:: Texte ::

Barrer la route aux familles sous prétexte d’intégration
Piller sous prétexte d’aide au développement
 
 
Ce contre-exposé des motifs ne balaie pas l’ensemble des dispositions évoquées par l’exposé officiel des motifs. Il se contente d’aller à l’essentiel ; de montrer, à travers la critique du texte qui vise l’immigration familiale, à quel point le gouvernement ment et comment il s’efforce de tromper l’opinion.
 
Morceaux choisis : « La maîtrise de la langue française facilite beaucoup la recherche et l’obtention d’un emploi, facteur essentiel d’intégration ». « Elle peut favoriser (…) l’égalité entre les hommes et les femmes ». « Le présent projet de loi vise à permettre aux étrangers membres de famille de mieux réussir ce parcours en les préparant dès avant leur venue en France ».
 
Tout miel tout sucre, le gouvernement dit, dans l’exposé des motifs de son projet de loi relatif à la maîtrise de l’immigration, vouloir le bonheur des étrangers.

:::
:: Ensemble d'entrées ::

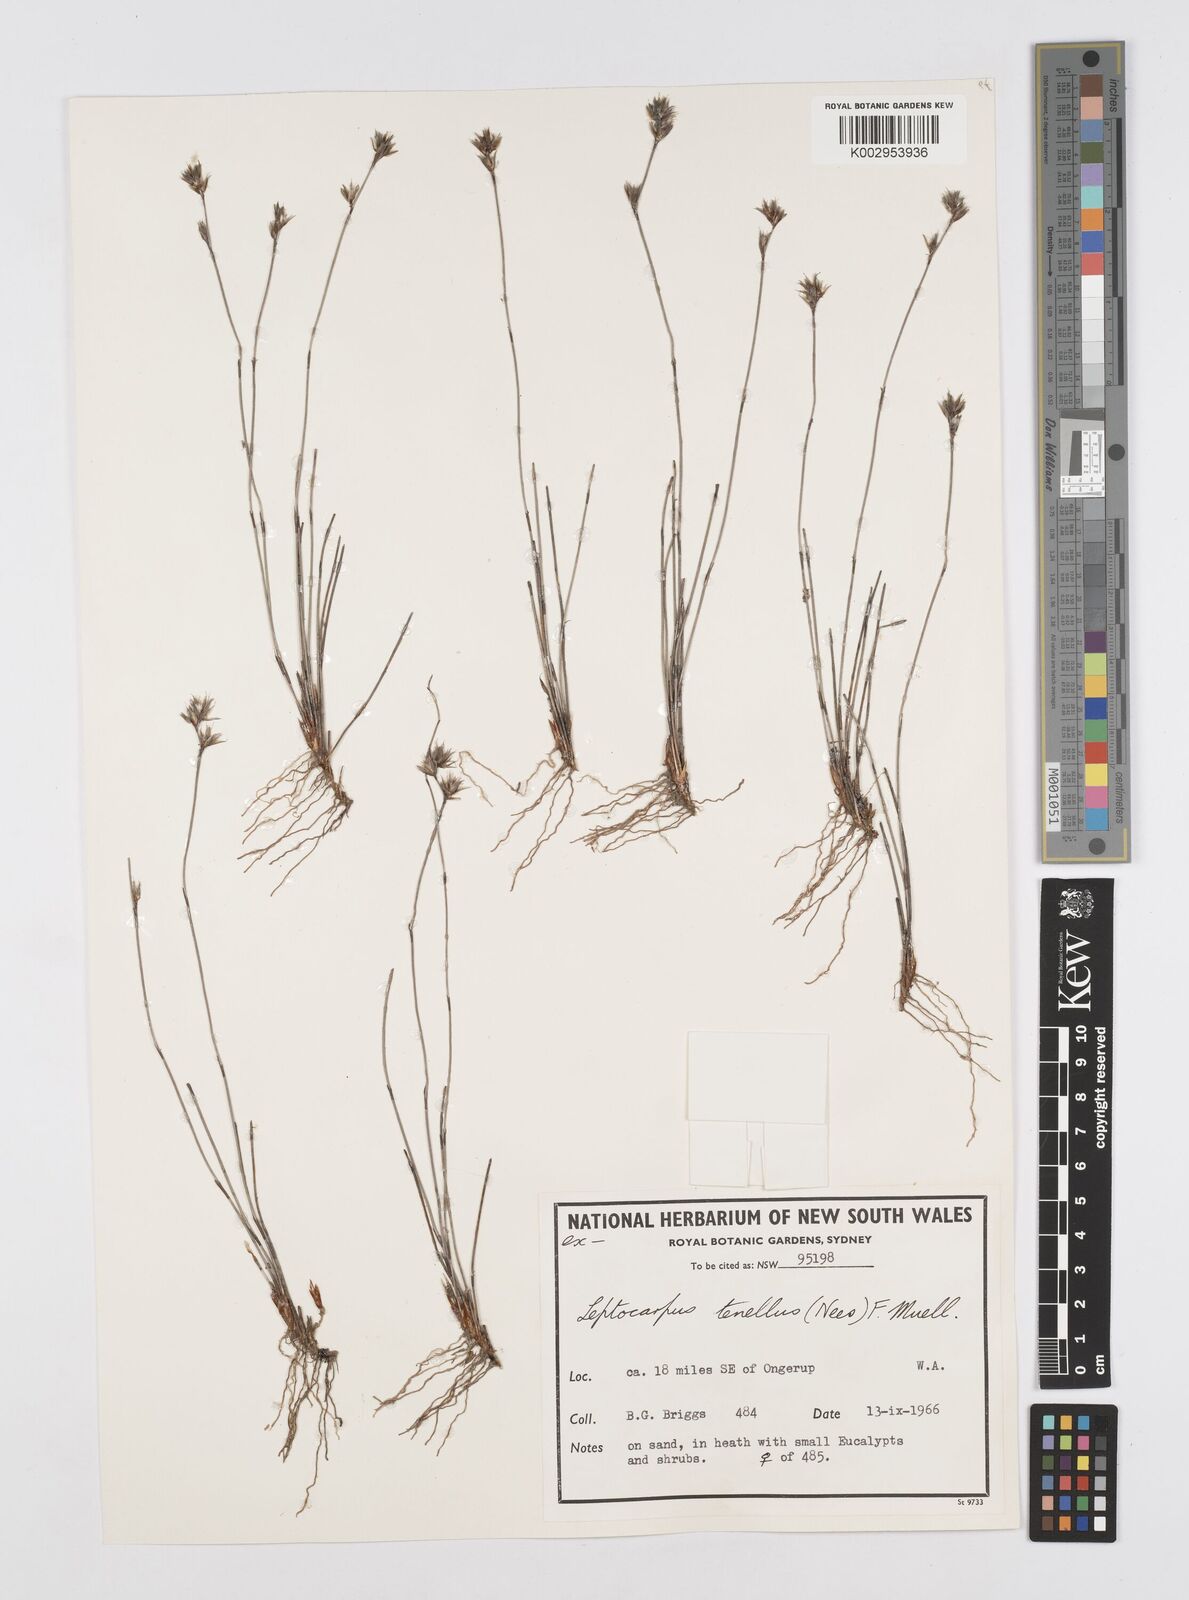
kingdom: Plantae
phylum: Tracheophyta
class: Liliopsida
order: Poales
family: Restionaceae
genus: Chaetanthus
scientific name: Chaetanthus tenellus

:::

§ Consignes:
1. D'après le texte sur le projet de loi relatif à la maîtrise de l'immigration, que le gouvernement dit-il vouloir pour les étrangers ?
2. Dans le texte sur le projet de loi relatif à la maîtrise de l'immigration, reprenez le passage allant de "Tout miel tout" jusqu'à "bonheur des étrangers." en substituant "bien-être" à "bonheur".
3. Prolongez le texte sur le projet de loi relatif à la maîtrise de l'immigration à partir de sa dernière phrase.

§ Corrigé:
1. Il dit vouloir leur bonheur.

2.
Tout miel tout sucre, le gouvernement dit, dans l’exposé des motifs de son projet de loi relatif à la maîtrise de l’immigration, vouloir le bien-être des étrangers.

3.
 
Question : la démocratie n’impliquerait-elle pas, de la part des gouvernants, qu’ils parlent vrai aux citoyens de façon à leur permettre de juger dans la clarté leurs actes et orientations ?
 
Si l’on en croit l’exposé des motifs, la réponse est non : en bonne démocratie, les citoyens doivent être bernés.
 
Tromper l’opinion
 
Pourquoi, en effet, habiller d’un discours mielleux et d’un déguisement humanitaire un projet de loi qui nie le droit à la vie familiale des étrangers et qui vise à s’y opposer autant que faire se peut ?
 
Le gouvernement n’aurait-il pas pu expliquer franchement à la société française que, comme l’asile, l’immigration familiale est une immigration qu’il juge inutile, voire nuisible, parce qu’elle est « non choisie », de celles que M. Sarkozy a appelées « subies ».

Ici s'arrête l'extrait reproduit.